One of the original Pepper Geeks! When Calvin isn’t gardening or learning more about peppers and botany, he might be traveling new places or playing some music.

6 thoughts on “Pepper Plants Wilting – What It Means And How To Fix It”

  1. Hi so I recently transplanted my peppers from pots to soil, they were already outside so the weather they’ve been in had been consistent and when it doesn’t rain I water them in the evening but today their leaves were droopy and wilted am I doing something wrong?

    • Hmm..daily watering could be overkill (unless it is very hot and the plants are huge). If they are in pots, make sure the drainage holes can release excess water. If they are in-ground, check the soil for water. Over-watering can cause drooping, too. But it could just be the temperature (high heat will cause wilting). If the plants are perking back up at nighttime, then it is probably just the temperature.

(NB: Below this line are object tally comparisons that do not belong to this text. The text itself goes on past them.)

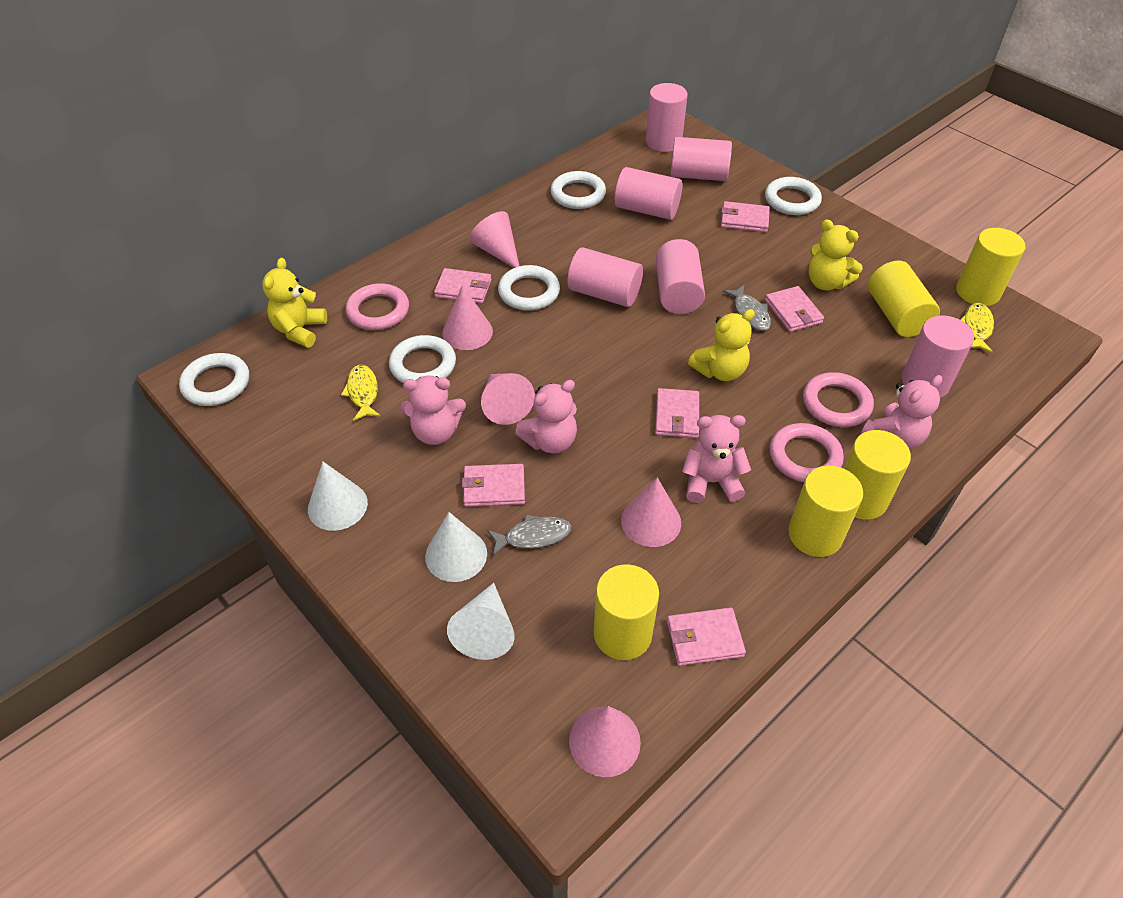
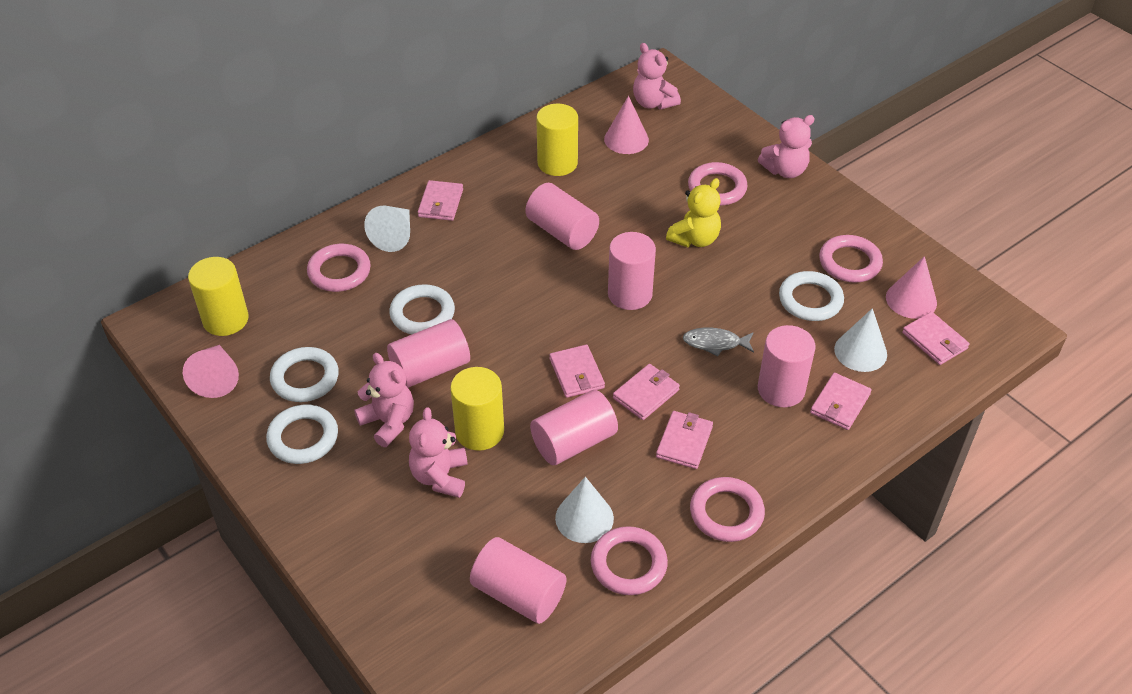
grey fish: [487,514,571,556] [723,285,771,331] = 2 -> [683,328,754,356] = 1
pink cone: [442,285,493,350] [469,211,519,268] [481,373,535,425] [569,706,641,777] [621,478,681,547] = 5 -> [183,345,239,398] [604,96,649,154] [886,256,937,319] = 3
pink ring: [345,283,409,330] [770,423,844,482] [803,372,874,427] = 3 -> [307,244,371,292] [591,526,668,595] [688,162,748,206] [690,477,765,542] [819,235,883,283] = 5
white ring: [179,353,249,406] [389,335,456,383] [498,265,560,311] [551,171,606,209] [765,177,822,215] = 5 -> [266,405,338,464] [270,347,339,402] [389,284,455,334] [779,271,844,321] = 4
yellow cylinder: [594,564,659,660] [788,466,863,557] [844,430,911,520] [868,261,940,337] [956,228,1025,306] = 5 -> [188,257,249,336] [450,367,504,451] [536,104,578,176] = 3
yellow fish: [341,365,381,421] [960,303,994,353] = 2 -> none = 0
yellow teddy bear: [262,258,327,348] [688,309,755,381] [809,219,863,291] = 3 -> [666,178,721,247] = 1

  2. Hey Calvin, hope all is well. I just made the big move from inside to outside, and naturally my peppers are looking less than thrilled to be there. How long typically does the “shock” last? Does it vary with different types of peppers? When should I start being concerned? Any advice on watering frequency at this stage? Thanks so much!

  3. Calvin,
    I am new to gardening and I appreciate you?
    Thank you so much for taking the time to place the information out there.